Everyone knows that the internet is a colossal drag that they can’t quit. You unlock your phone and cruelty falls right out and into your heart. So perhaps there was no version of online life that did not devolve into a firing line of bitter, overeducated people who think they’ve been wronged because they never got the accolades that were coming to them, launching one liner after one liner out into the atmosphere, seemingly in an effort to so saturate our environment with blank and witless sarcasm that it corrodes the buildings and poisons the wells, for what purpose I can’t imagine. Every day a new asshole decides that they’re going to be the one to settle all the world’s scores with their Twitter feed or their podcast, spraying little insults feebly around them and hoping that no one notices that behind the arch delivery and the condescending tone there’s a sad sad person who’s too old to be spending their time that way, the only light in their life the sickly glow of a laptop screen that they should have closed hours ago. It probably had to be this way. But I can imagine a different culture, what could have been. I would say it could still be, but we’re too afraid, too scared to try vulnerability, subtlety, reserve, gentleness, a lack of judgment. Which of course is also to say that I can imagine another me, were I not afraid.

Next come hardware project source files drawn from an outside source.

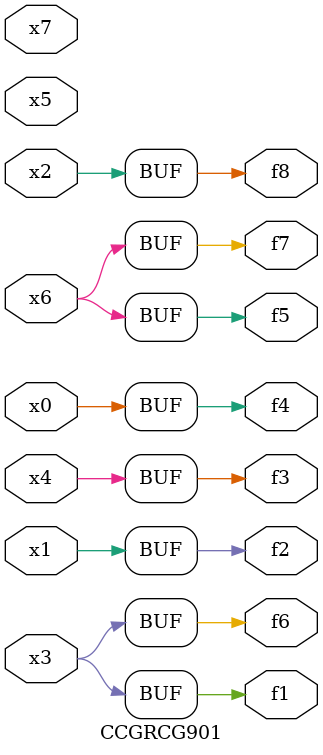
<source format=v>
module CCGRCG901(
	input x0, x1, x2, x3, x4, x5, x6, x7,
	output f1, f2, f3, f4, f5, f6, f7, f8
);
	assign f1 = x3;
	assign f2 = x1;
	assign f3 = x4;
	assign f4 = x0;
	assign f5 = x6;
	assign f6 = x3;
	assign f7 = x6;
	assign f8 = x2;
endmodule

</source>
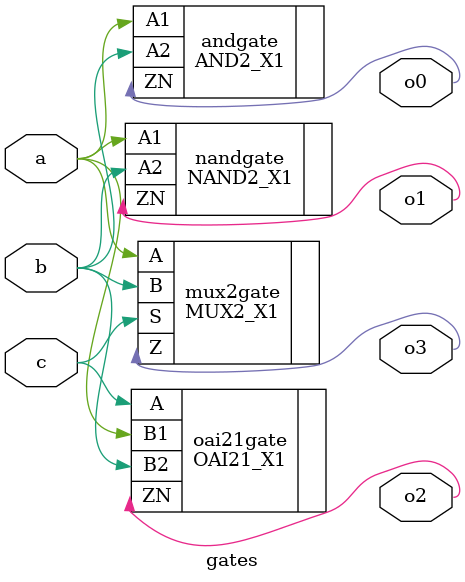
<source format=v>
module gates (a, b, c, o0, o1, o2, o3 );
input a;
input b;
input c;
output o0;
output o1;
output o2;
output o3;

AND2_X1 andgate (.A1 ( a ) , .A2 ( b ) , .ZN ( o0 ) ) ;
NAND2_X1 nandgate (.A1 ( a ) , .A2 ( b ) , .ZN ( o1 ) ) ;
OAI21_X1 oai21gate (.B1(a), .B2(b), .A(c), .ZN(o2) ) ;
MUX2_X1 mux2gate (.A(a), .B(b), .S(c), .Z(o3)) ;

endmodule
</source>
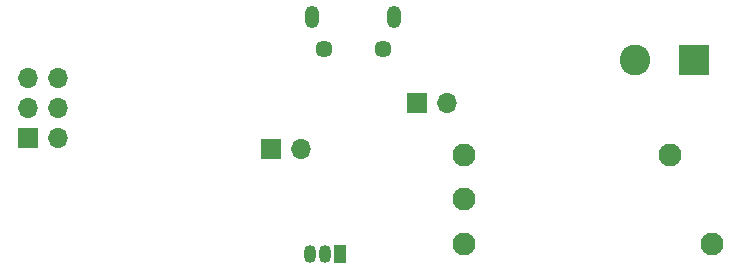
<source format=gbr>
%TF.GenerationSoftware,KiCad,Pcbnew,(6.0.0)*%
%TF.CreationDate,2022-12-29T02:02:28+02:00*%
%TF.ProjectId,greenhouse-doc,67726565-6e68-46f7-9573-652d646f632e,rev?*%
%TF.SameCoordinates,Original*%
%TF.FileFunction,Soldermask,Bot*%
%TF.FilePolarity,Negative*%
%FSLAX46Y46*%
G04 Gerber Fmt 4.6, Leading zero omitted, Abs format (unit mm)*
G04 Created by KiCad (PCBNEW (6.0.0)) date 2022-12-29 02:02:28*
%MOMM*%
%LPD*%
G01*
G04 APERTURE LIST*
%ADD10R,2.600000X2.600000*%
%ADD11C,2.600000*%
%ADD12C,1.450000*%
%ADD13O,1.200000X1.900000*%
%ADD14C,1.950000*%
%ADD15R,1.050000X1.500000*%
%ADD16O,1.050000X1.500000*%
%ADD17O,1.700000X1.700000*%
%ADD18R,1.700000X1.700000*%
G04 APERTURE END LIST*
D10*
%TO.C,J3*%
X151000000Y-61000000D03*
D11*
X146000000Y-61000000D03*
%TD*%
D12*
%TO.C,J1*%
X124650000Y-60062500D03*
D13*
X125650000Y-57362500D03*
D12*
X119650000Y-60062500D03*
D13*
X118650000Y-57362500D03*
%TD*%
D14*
%TO.C,K1*%
X131500000Y-76550000D03*
X152500000Y-76550000D03*
X149000000Y-69050000D03*
X131500000Y-69050000D03*
X131500000Y-72800000D03*
%TD*%
D15*
%TO.C,U2*%
X121070000Y-77400000D03*
D16*
X119800000Y-77400000D03*
X118530000Y-77400000D03*
%TD*%
D17*
%TO.C,J5*%
X117715000Y-68500000D03*
D18*
X115175000Y-68500000D03*
%TD*%
%TO.C,J4*%
X127600000Y-64600000D03*
D17*
X130140000Y-64600000D03*
%TD*%
D18*
%TO.C,J2*%
X94600000Y-67600000D03*
D17*
X97140000Y-67600000D03*
X94600000Y-65060000D03*
X97140000Y-65060000D03*
X94600000Y-62520000D03*
X97140000Y-62520000D03*
%TD*%
M02*

</source>
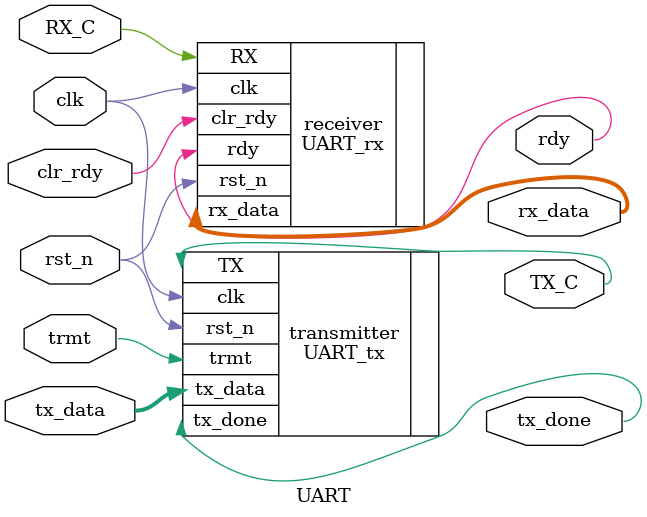
<source format=v>
module UART(clk, rst_n, trmt, clr_rdy, tx_done, rdy, tx_data, rx_data, TX_C, RX_C);
input clk, rst_n, trmt, clr_rdy;
output tx_done, rdy;
input [7:0] tx_data;
output [7:0] rx_data;
output TX_C;
input RX_C;

UART_tx transmitter(
          .clk(clk),
          .rst_n(rst_n),
          .TX(TX_C),
          .tx_data(tx_data),
          .trmt(trmt),
          .tx_done(tx_done)
                    );

UART_rx receiver(
          .RX(RX_C),
          .clk(clk),
          .rst_n(rst_n),
          .clr_rdy(clr_rdy),
          .rdy(rdy),
          .rx_data(rx_data)
                );

endmodule

</source>
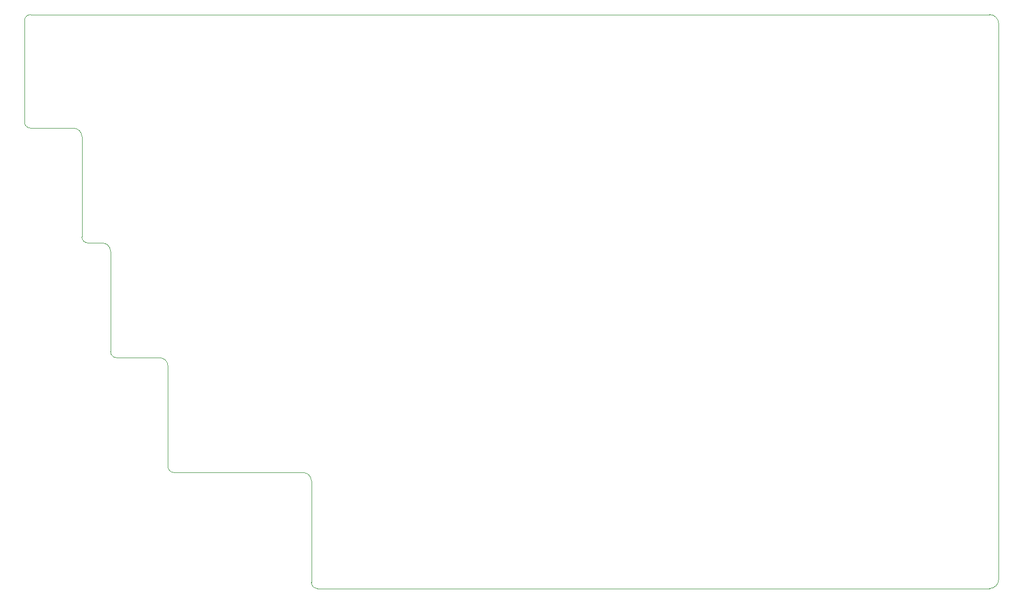
<source format=gbr>
G04 #@! TF.GenerationSoftware,KiCad,Pcbnew,(5.1.2-1)-1*
G04 #@! TF.CreationDate,2019-08-02T10:41:21+09:00*
G04 #@! TF.ProjectId,split-ask_right,73706c69-742d-4617-936b-5f7269676874,rev?*
G04 #@! TF.SameCoordinates,Original*
G04 #@! TF.FileFunction,Profile,NP*
%FSLAX46Y46*%
G04 Gerber Fmt 4.6, Leading zero omitted, Abs format (unit mm)*
G04 Created by KiCad (PCBNEW (5.1.2-1)-1) date 2019-08-02 10:41:21*
%MOMM*%
%LPD*%
G04 APERTURE LIST*
%ADD10C,0.050000*%
G04 APERTURE END LIST*
D10*
X186938280Y-119063000D02*
G75*
G02X185938280Y-118063000I0J1000000D01*
G01*
X184538280Y-99812920D02*
G75*
G02X185938280Y-101212920I0J-1400000D01*
G01*
X163125680Y-99812920D02*
G75*
G02X162125680Y-98812920I0J1000000D01*
G01*
X160725680Y-80762840D02*
G75*
G02X162125680Y-82162840I0J-1400000D01*
G01*
X153600640Y-80762840D02*
G75*
G02X152600640Y-79762840I0J1000000D01*
G01*
X151200640Y-61712760D02*
G75*
G02X152600640Y-63112760I0J-1400000D01*
G01*
X148838120Y-61712760D02*
G75*
G02X147838120Y-60712760I0J1000000D01*
G01*
X146438120Y-42662680D02*
G75*
G02X147838120Y-44062680I0J-1400000D01*
G01*
X139313080Y-42662680D02*
G75*
G02X138313080Y-41662680I0J1000000D01*
G01*
X138313080Y-24812600D02*
G75*
G02X139313080Y-23812600I1000000J0D01*
G01*
X300038760Y-117563000D02*
G75*
G02X298538760Y-119063000I-1500000J0D01*
G01*
X298538760Y-23812600D02*
G75*
G02X300038760Y-25312600I0J-1500000D01*
G01*
X298538760Y-23812600D02*
X139313080Y-23812600D01*
X300038760Y-117563000D02*
X300038760Y-25312600D01*
X186938280Y-119063000D02*
X298538760Y-119063000D01*
X185938280Y-101212920D02*
X185938280Y-118063000D01*
X163125680Y-99812920D02*
X184538280Y-99812920D01*
X162125680Y-82162840D02*
X162125680Y-98812920D01*
X153600640Y-80762840D02*
X160725680Y-80762840D01*
X152600640Y-63112760D02*
X152600640Y-79762840D01*
X148838120Y-61712760D02*
X151200640Y-61712760D01*
X147838120Y-44062680D02*
X147838120Y-60712760D01*
X139313080Y-42662680D02*
X146438120Y-42662680D01*
X138313080Y-24812600D02*
X138313080Y-41662680D01*
M02*

</source>
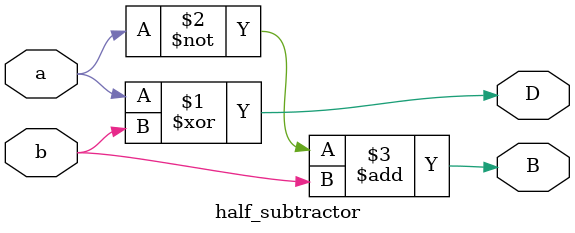
<source format=v>
`timescale 1ns / 1ps
module half_subtractor(a,b,D,B);
    input a,b;
    output D,B;
    assign D=a^b;
	 assign B=~a+b;
endmodule

</source>
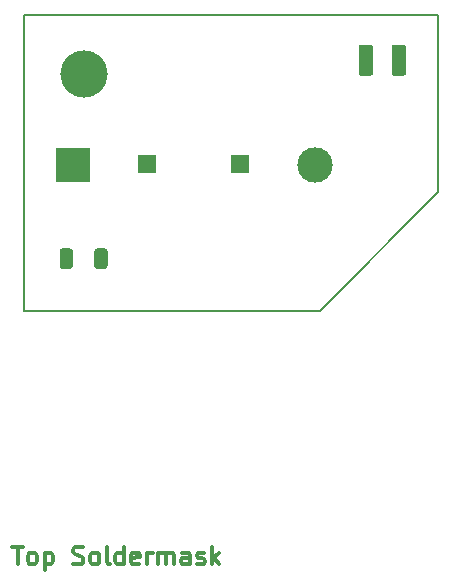
<source format=gbr>
%TF.GenerationSoftware,KiCad,Pcbnew,(5.1.9)-1*%
%TF.CreationDate,2024-06-03T11:22:04+08:00*%
%TF.ProjectId,task1,7461736b-312e-46b6-9963-61645f706362,rev?*%
%TF.SameCoordinates,Original*%
%TF.FileFunction,Soldermask,Top*%
%TF.FilePolarity,Negative*%
%FSLAX46Y46*%
G04 Gerber Fmt 4.6, Leading zero omitted, Abs format (unit mm)*
G04 Created by KiCad (PCBNEW (5.1.9)-1) date 2024-06-03 11:22:04*
%MOMM*%
%LPD*%
G01*
G04 APERTURE LIST*
%ADD10C,0.300000*%
%TA.AperFunction,Profile*%
%ADD11C,0.200000*%
%TD*%
%ADD12R,1.500000X1.500000*%
%ADD13C,4.000000*%
%ADD14C,3.000000*%
%ADD15R,3.000000X3.000000*%
G04 APERTURE END LIST*
D10*
X124778571Y-132078571D02*
X125635714Y-132078571D01*
X125207142Y-133578571D02*
X125207142Y-132078571D01*
X126350000Y-133578571D02*
X126207142Y-133507142D01*
X126135714Y-133435714D01*
X126064285Y-133292857D01*
X126064285Y-132864285D01*
X126135714Y-132721428D01*
X126207142Y-132650000D01*
X126350000Y-132578571D01*
X126564285Y-132578571D01*
X126707142Y-132650000D01*
X126778571Y-132721428D01*
X126850000Y-132864285D01*
X126850000Y-133292857D01*
X126778571Y-133435714D01*
X126707142Y-133507142D01*
X126564285Y-133578571D01*
X126350000Y-133578571D01*
X127492857Y-132578571D02*
X127492857Y-134078571D01*
X127492857Y-132650000D02*
X127635714Y-132578571D01*
X127921428Y-132578571D01*
X128064285Y-132650000D01*
X128135714Y-132721428D01*
X128207142Y-132864285D01*
X128207142Y-133292857D01*
X128135714Y-133435714D01*
X128064285Y-133507142D01*
X127921428Y-133578571D01*
X127635714Y-133578571D01*
X127492857Y-133507142D01*
X129921428Y-133507142D02*
X130135714Y-133578571D01*
X130492857Y-133578571D01*
X130635714Y-133507142D01*
X130707142Y-133435714D01*
X130778571Y-133292857D01*
X130778571Y-133150000D01*
X130707142Y-133007142D01*
X130635714Y-132935714D01*
X130492857Y-132864285D01*
X130207142Y-132792857D01*
X130064285Y-132721428D01*
X129992857Y-132650000D01*
X129921428Y-132507142D01*
X129921428Y-132364285D01*
X129992857Y-132221428D01*
X130064285Y-132150000D01*
X130207142Y-132078571D01*
X130564285Y-132078571D01*
X130778571Y-132150000D01*
X131635714Y-133578571D02*
X131492857Y-133507142D01*
X131421428Y-133435714D01*
X131350000Y-133292857D01*
X131350000Y-132864285D01*
X131421428Y-132721428D01*
X131492857Y-132650000D01*
X131635714Y-132578571D01*
X131850000Y-132578571D01*
X131992857Y-132650000D01*
X132064285Y-132721428D01*
X132135714Y-132864285D01*
X132135714Y-133292857D01*
X132064285Y-133435714D01*
X131992857Y-133507142D01*
X131850000Y-133578571D01*
X131635714Y-133578571D01*
X132992857Y-133578571D02*
X132850000Y-133507142D01*
X132778571Y-133364285D01*
X132778571Y-132078571D01*
X134207142Y-133578571D02*
X134207142Y-132078571D01*
X134207142Y-133507142D02*
X134064285Y-133578571D01*
X133778571Y-133578571D01*
X133635714Y-133507142D01*
X133564285Y-133435714D01*
X133492857Y-133292857D01*
X133492857Y-132864285D01*
X133564285Y-132721428D01*
X133635714Y-132650000D01*
X133778571Y-132578571D01*
X134064285Y-132578571D01*
X134207142Y-132650000D01*
X135492857Y-133507142D02*
X135350000Y-133578571D01*
X135064285Y-133578571D01*
X134921428Y-133507142D01*
X134850000Y-133364285D01*
X134850000Y-132792857D01*
X134921428Y-132650000D01*
X135064285Y-132578571D01*
X135350000Y-132578571D01*
X135492857Y-132650000D01*
X135564285Y-132792857D01*
X135564285Y-132935714D01*
X134850000Y-133078571D01*
X136207142Y-133578571D02*
X136207142Y-132578571D01*
X136207142Y-132864285D02*
X136278571Y-132721428D01*
X136350000Y-132650000D01*
X136492857Y-132578571D01*
X136635714Y-132578571D01*
X137135714Y-133578571D02*
X137135714Y-132578571D01*
X137135714Y-132721428D02*
X137207142Y-132650000D01*
X137350000Y-132578571D01*
X137564285Y-132578571D01*
X137707142Y-132650000D01*
X137778571Y-132792857D01*
X137778571Y-133578571D01*
X137778571Y-132792857D02*
X137850000Y-132650000D01*
X137992857Y-132578571D01*
X138207142Y-132578571D01*
X138350000Y-132650000D01*
X138421428Y-132792857D01*
X138421428Y-133578571D01*
X139778571Y-133578571D02*
X139778571Y-132792857D01*
X139707142Y-132650000D01*
X139564285Y-132578571D01*
X139278571Y-132578571D01*
X139135714Y-132650000D01*
X139778571Y-133507142D02*
X139635714Y-133578571D01*
X139278571Y-133578571D01*
X139135714Y-133507142D01*
X139064285Y-133364285D01*
X139064285Y-133221428D01*
X139135714Y-133078571D01*
X139278571Y-133007142D01*
X139635714Y-133007142D01*
X139778571Y-132935714D01*
X140421428Y-133507142D02*
X140564285Y-133578571D01*
X140850000Y-133578571D01*
X140992857Y-133507142D01*
X141064285Y-133364285D01*
X141064285Y-133292857D01*
X140992857Y-133150000D01*
X140850000Y-133078571D01*
X140635714Y-133078571D01*
X140492857Y-133007142D01*
X140421428Y-132864285D01*
X140421428Y-132792857D01*
X140492857Y-132650000D01*
X140635714Y-132578571D01*
X140850000Y-132578571D01*
X140992857Y-132650000D01*
X141707142Y-133578571D02*
X141707142Y-132078571D01*
X141850000Y-133007142D02*
X142278571Y-133578571D01*
X142278571Y-132578571D02*
X141707142Y-133150000D01*
D11*
X160787600Y-102085200D02*
X150787600Y-112085200D01*
X160787600Y-87085200D02*
X160787600Y-102085200D01*
X125787600Y-112085200D02*
X150787600Y-112085200D01*
X125787600Y-87085200D02*
X125787600Y-112085200D01*
X125787600Y-87085200D02*
X160787600Y-87085200D01*
D12*
%TO.C,SW1*%
X136200000Y-99700000D03*
X144000000Y-99700000D03*
%TD*%
%TO.C,R1*%
G36*
G01*
X131700000Y-108325001D02*
X131700000Y-107074999D01*
G75*
G02*
X131949999Y-106825000I249999J0D01*
G01*
X132575001Y-106825000D01*
G75*
G02*
X132825000Y-107074999I0J-249999D01*
G01*
X132825000Y-108325001D01*
G75*
G02*
X132575001Y-108575000I-249999J0D01*
G01*
X131949999Y-108575000D01*
G75*
G02*
X131700000Y-108325001I0J249999D01*
G01*
G37*
G36*
G01*
X128775000Y-108325001D02*
X128775000Y-107074999D01*
G75*
G02*
X129024999Y-106825000I249999J0D01*
G01*
X129650001Y-106825000D01*
G75*
G02*
X129900000Y-107074999I0J-249999D01*
G01*
X129900000Y-108325001D01*
G75*
G02*
X129650001Y-108575000I-249999J0D01*
G01*
X129024999Y-108575000D01*
G75*
G02*
X128775000Y-108325001I0J249999D01*
G01*
G37*
%TD*%
D13*
%TO.C,H1*%
X130800000Y-92100000D03*
%TD*%
%TO.C,D1*%
G36*
G01*
X155325000Y-89825000D02*
X155325000Y-91975000D01*
G75*
G02*
X155075000Y-92225000I-250000J0D01*
G01*
X154325000Y-92225000D01*
G75*
G02*
X154075000Y-91975000I0J250000D01*
G01*
X154075000Y-89825000D01*
G75*
G02*
X154325000Y-89575000I250000J0D01*
G01*
X155075000Y-89575000D01*
G75*
G02*
X155325000Y-89825000I0J-250000D01*
G01*
G37*
G36*
G01*
X158125000Y-89825000D02*
X158125000Y-91975000D01*
G75*
G02*
X157875000Y-92225000I-250000J0D01*
G01*
X157125000Y-92225000D01*
G75*
G02*
X156875000Y-91975000I0J250000D01*
G01*
X156875000Y-89825000D01*
G75*
G02*
X157125000Y-89575000I250000J0D01*
G01*
X157875000Y-89575000D01*
G75*
G02*
X158125000Y-89825000I0J-250000D01*
G01*
G37*
%TD*%
D14*
%TO.C,BT1*%
X150390000Y-99800000D03*
D15*
X129900000Y-99800000D03*
%TD*%
M02*

</source>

Choire has always been kind to me, despite the fact that I can do nothing for him personally or professionally. In return I’ve demonstrated my perpetual talent for being awkward and a pathological failure to be grateful in a way that’s sincere but casual, as is socially expected. Instead I just sound like me, I’m afraid. For example Choire once emailed me a kind note, and thinking that I was being clever I responded by saying he was the perfect fit for his then-new NYT Styles section. Later I learned the job drove him to the point of wishing for death. Whoops! And now I present the most awkward gesture of all, which is this post. I’m sorry, Choire, that you have to put up with this. I really am.